TEXT PASSAGE –
————————

The
plaintiff is the Central Bank of Zimbabwe, constituted in terms of
the Reserve Bank of Zimbabwe Act [Chapter 22:15]. It is headed by a
Governor, who, at the material time, had created a post of Advisor to
the Governor, a post not provided for in the Reserve Bank Act which
provides for the appointment of not more than two Deputy Governors,
but created all the same, whose incumbent was one Dr Munyaradzi
Kereke.
The
position of Advisor to the Governor enjoyed a lot of autonomy, what
with a fleet of three (3) pool motor vehicles in its stable and
drivers for those vehicles employed by the plaintiff, but under the
control of the Advisor, who also wielded significant authority,
including the authority to hire a driver in his personal capacity.
Although such driver was not on the payroll of the plaintiff, the
Advisor was entitled to allow him access to all the motor vehicles
within his stable belonging to the plaintiff.
The
defendant was one such driver in the office of the Advisor, employed,
initially, by the plaintiff, but, after his retrenchment at the end
of January 2011, he retained that position at the pleasure of the
Advisor.
When
the time came for the plaintiff to retrench some of its employees,
and having sought and obtained authority to do so, the Governor wrote
to the affected employees a letter dated 7 January 2011 advising them
of that eventuality and the process that was to be followed to
achieve the outcome. The defendant was a recipient of that letter and
it stated in part:
“Dear
Mr Maturure Privilege
RE:
Termination of Contract of Employment through Retrenchment
1.
In line with the provisions of section 12C of the Labour Act No.17 of
2002 covering the above subject, and the Labour Relations
(Retrenchment) Regulations, Statutory Instrument 186 of 2003; Notice
was given to the Works Council that staff who wanted to go on
voluntary retrenchment were to present their names to management.
This has since been done. Some members of staff would be put on
involuntary retrenchment for re-alignment purposes. This too has been
done.
2.
Approval has been received in respect of the total package from: The
Reserve Bank of Zimbabwe Board; The Works Council; The Ministry of
Public Service, Labour and Social Welfare.
3.
Regrettably, you are one of the candidates identified for
retrenchment by your Divisional Management, so that, in line with the
new Board's approved structure,
the Bank can focus on its core objectives.

————————

DO THIS – Please proceed with the court judgment on the Reserve Bank of Zimbabwe and the retrenched driver, picking up right after its final sentence.

Element position data:
————————

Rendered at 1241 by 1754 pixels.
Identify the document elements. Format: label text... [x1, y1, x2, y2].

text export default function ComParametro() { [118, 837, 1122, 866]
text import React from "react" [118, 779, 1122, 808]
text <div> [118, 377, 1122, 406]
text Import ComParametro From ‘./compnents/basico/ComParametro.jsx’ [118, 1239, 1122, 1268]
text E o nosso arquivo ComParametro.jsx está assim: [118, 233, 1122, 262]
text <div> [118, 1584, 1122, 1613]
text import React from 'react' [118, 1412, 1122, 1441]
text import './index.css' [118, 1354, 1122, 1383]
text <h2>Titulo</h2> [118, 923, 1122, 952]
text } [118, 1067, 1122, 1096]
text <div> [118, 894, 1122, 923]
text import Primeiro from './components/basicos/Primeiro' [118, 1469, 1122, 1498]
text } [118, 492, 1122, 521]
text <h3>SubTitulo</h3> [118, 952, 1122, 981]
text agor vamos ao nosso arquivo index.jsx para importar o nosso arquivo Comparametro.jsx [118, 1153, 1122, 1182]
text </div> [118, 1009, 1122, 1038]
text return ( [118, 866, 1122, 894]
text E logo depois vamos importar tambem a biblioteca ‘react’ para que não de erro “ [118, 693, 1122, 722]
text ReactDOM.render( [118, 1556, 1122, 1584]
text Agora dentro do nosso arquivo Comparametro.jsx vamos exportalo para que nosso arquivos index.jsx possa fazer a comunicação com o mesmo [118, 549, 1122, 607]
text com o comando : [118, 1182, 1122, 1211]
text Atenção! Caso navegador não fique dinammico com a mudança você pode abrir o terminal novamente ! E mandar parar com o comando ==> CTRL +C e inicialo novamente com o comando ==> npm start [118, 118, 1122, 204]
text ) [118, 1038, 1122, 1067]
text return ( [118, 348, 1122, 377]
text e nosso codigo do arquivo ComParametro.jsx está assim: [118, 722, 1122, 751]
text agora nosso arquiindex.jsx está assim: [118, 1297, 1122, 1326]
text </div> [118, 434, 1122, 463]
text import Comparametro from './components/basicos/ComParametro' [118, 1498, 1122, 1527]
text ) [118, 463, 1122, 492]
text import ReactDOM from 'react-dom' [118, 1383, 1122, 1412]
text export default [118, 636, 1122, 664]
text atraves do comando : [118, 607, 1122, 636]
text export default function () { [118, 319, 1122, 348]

————————

ANSWER FOR THE TASK –
4.
You are requested to kindly get in touch with the Human Resources
Division to be advised of your total package details before the end
of day on Friday the 14th of January 2011 in order to facilitate the
release of your first entitlement of the package and to re-confirm
your payment account details.
5.
In the interest of good order, and in compliance with the law, you
are required to sign an Acknowledgement Form, which is the basis upon
which such fiscal entitlement as the retrenchment tax-free thresholds
allowance can be availed to you and tax returns submitted to ZIMRA.
6….,.
7….,.
8….,.”
The
defendant complied with the provisions of the retrenchment letter. He
attended at the Human Resources Division and signed the
Acknowledgment Form. He also completed a clearance form with the
various departments of the plaintiff which set out the details of the
employer's property he was surrendering.
At
the Transport Division it was endorsed that the motor vehicle he had
been using was “being used in Advisor's office.”
I
have already stated that after retrenchment the defendant continued
in the employ of the Advisor, in a private arrangement between them,
and continued using the motor vehicle which had been assigned to him
before, namely, a Toyota Hilux Vigo registration number ABD 7870
(“the vehicle”), which, at separation, it had been accounted for
as “being used in Advisor's office.”
When
the office of the Advisor was abolished or became vacant with the
departure of Dr Kereke, at the end of January 2012, the plaintiff
demanded the return of the vehicle.
The
dispute then arose because the defendant lay a claim to it as his
retrenchment package and refused to surrender the vehicle.
The
parties could not resolve the dispute, as a result, the plaintiff
instituted this action seeking an order compelling the defendant to
return the vehicle, damages for unlawful use and deprivation of the
vehicle from 9 February 2012 and punitive costs.
In
its declaration, the plaintiff averred that the vehicle had been
issued or assigned for use in the Advisor's office where the
defendant was attached as a driver. It was in that capacity that the
defendant had access to use the motor vehicle which remained the
property of the plaintiff. The office of the Advisor having become
vacant, upon termination of his contract, the plaintiff was entitled
to the return of the vehicle for re-deployment.
In
response, the defendant asserted that he is the owner of the vehicle;
it having been given to him as a retrenchment package in terms of the
parties agreement of 7 February 2011. For that reason he has been in
lawful possession of the vehicle and the plaintiff has not suffered
any damages.
The
defendant counter claimed seeking payment of his outstanding
retrenchment package and the delivery to him of the vehicle's
registration book.
I
must mention that the defendant's claim for his outstanding
retrenchment money was disposed of in a judgment relating to a point
taken in limine handed down on 2 April 2014 (HH152-14).
The
issues that I still have to decide are:
1.
Whether the vehicle was awarded to the defendant as part of his
retrenchment package in terms of the Acknowledgement Form as read
with the letter of the Governor dated 7 January 2011.
2.
Whether the defendant should surrender the vehicle to the plaintiff;
and
3.
Whether the plaintiff has suffered damages as a result of the
defendant's refusal to surrender the vehicle for which the
defendant is liable and the quantum thereof.
The
plaintiff's case was presented through the evidence of its head of
Human Resources Division, Elliot Short Rwatirera, who has been so
employed for 14 years, and its Senior Executive Support Services,
Francis Tamanikwa.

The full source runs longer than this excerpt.